If we can reduce the precision of the model parameters by 2~32x without much perceptible drop in performance, we are clearly dealing with something wildly inefficient.

I'm open to the possibility that over parameterization is essential as part of the training process, much like how MSAA/SSAA over sample the frame buffer to reduce information aliasing in the final scaled result (also wildly inefficient but very effective generally). However, I think for more exotic architectures (spiking / time domain) these rules don't work the same way. You can't back propagate a recurrent SNN so much of the prevailing machine learning mindset doesn't even apply.

1 comments

It’s not clear that the inefficiency of the current paradigm is in the neural net architectures. It seems just as likely that it’s in the training objective.
Right. The objective is "correctly predict the entire training set", where that training set contains literally everything. So the objective becomes to speak every human language, every programming language, to understand every topic, to master every weird sub-genre of culture.
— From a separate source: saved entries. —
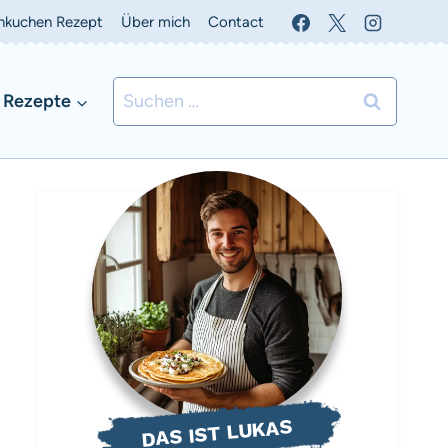
nkuchen Rezept
Über mich
Contact
Suchen
 Rezepte
nach:
DAS IST LUKAS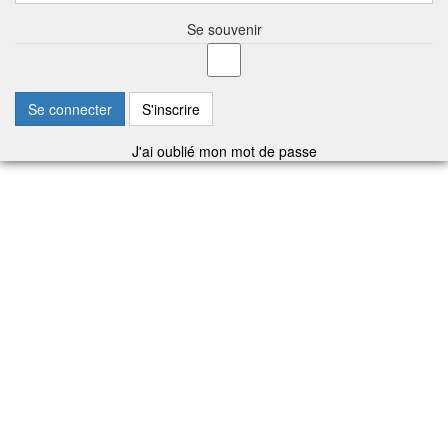
Se souvenir
Se connecter
S'inscrire
J'ai oublié mon mot de passe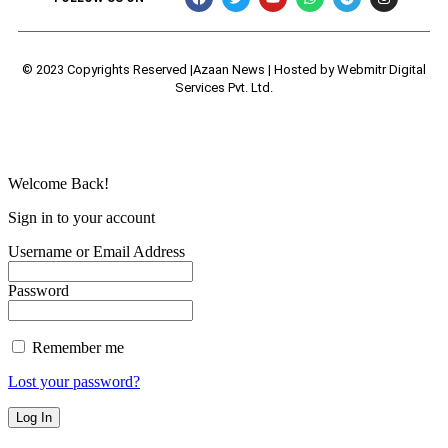
© 2023 Copyrights Reserved |Azaan News | Hosted by
Webmitr Digital
Services Pvt. Ltd.
Welcome Back!
Sign in to your account
Username or Email Address
Password
Remember me
Lost your password?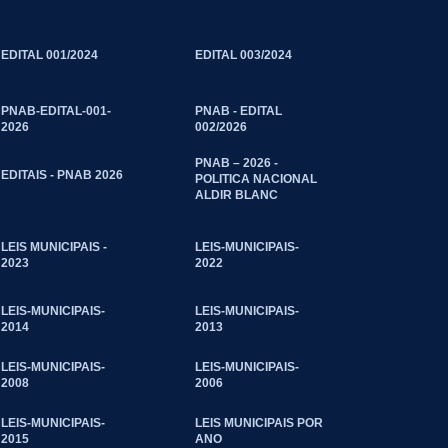
EDITAL 001/2024
EDITAL 003/2024
PNAB-EDITAL-001-
PNAB - EDITAL
2026
002/2026
PNAB – 2026 -
EDITAIS - PNAB 2026
POLITICA NACIONAL
ALDIR BLANC
LEIS MUNICIPAIS -
LEIS-MUNICIPAIS-
2023
2022
LEIS-MUNICIPAIS-
LEIS-MUNICIPAIS-
2014
2013
LEIS-MUNICIPAIS-
LEIS-MUNICIPAIS-
2008
2006
LEIS-MUNICIPAIS-
LEIS MUNICIPAIS POR
2015
ANO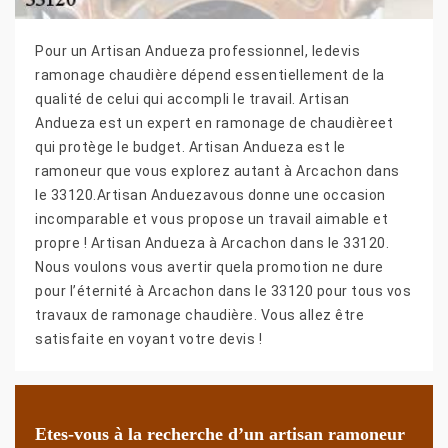
Pour un Artisan Andueza professionnel, ledevis
ramonage chaudière dépend essentiellement de la
qualité de celui qui accompli le travail. Artisan
Andueza est un expert en ramonage de chaudièreet
qui protège le budget. Artisan Andueza est le
ramoneur que vous explorez autant à Arcachon dans
le 33120.Artisan Anduezavous donne une occasion
incomparable et vous propose un travail aimable et
propre ! Artisan Andueza à Arcachon dans le 33120.
Nous voulons vous avertir quela promotion ne dure
pour l’éternité à Arcachon dans le 33120 pour tous vos
travaux de ramonage chaudière. Vous allez être
satisfaite en voyant votre devis !
Etes-vous à la recherche d’un artisan ramoneur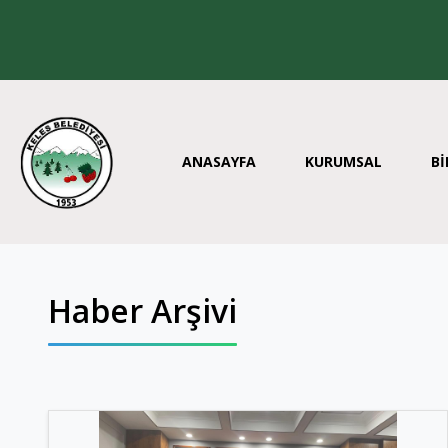
ANASAYFA
KURUMSAL
Bİ
Haber Arşivi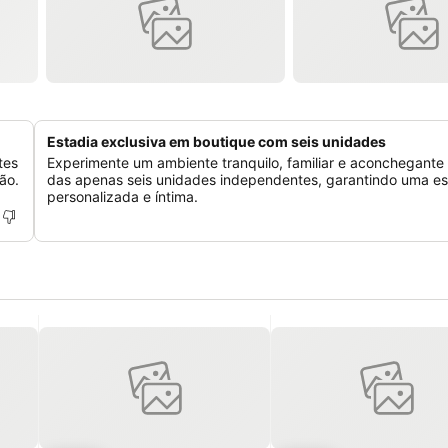
Estadia exclusiva em boutique com seis unidades
tes
Experimente um ambiente tranquilo, familiar e aconchegant
ão.
das apenas seis unidades independentes, garantindo uma es
personalizada e íntima.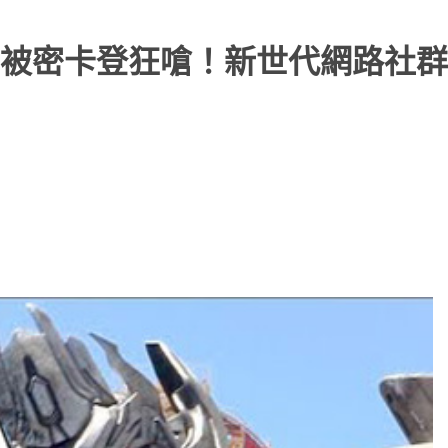
被密卡登狂嗆！新世代網路社群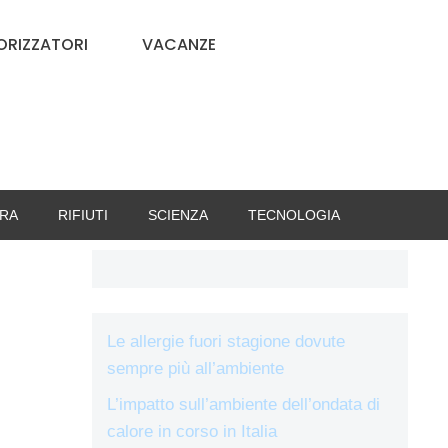
RIZZATORI
VACANZE
RA
RIFIUTI
SCIENZA
TECNOLOGIA
Le allergie fuori stagione dovute
sempre più all’ambiente
L’impatto sull’ambiente dell’ondata di
calore in corso in Italia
That's an inherently very inefficient training objective if you just want an AI that can do some specific tasks. It's the whole insight behind models specific to summarization, text extraction, patch merging etc.

And don't forget the noise. If you look at the Anthropic papers it's clear from the examples they give that the dataset is still incredibly noisy even after extensive cleaning efforts. A lot of those parameters are being wasted trying to predict garbage outputs from HTML scraping gone wrong.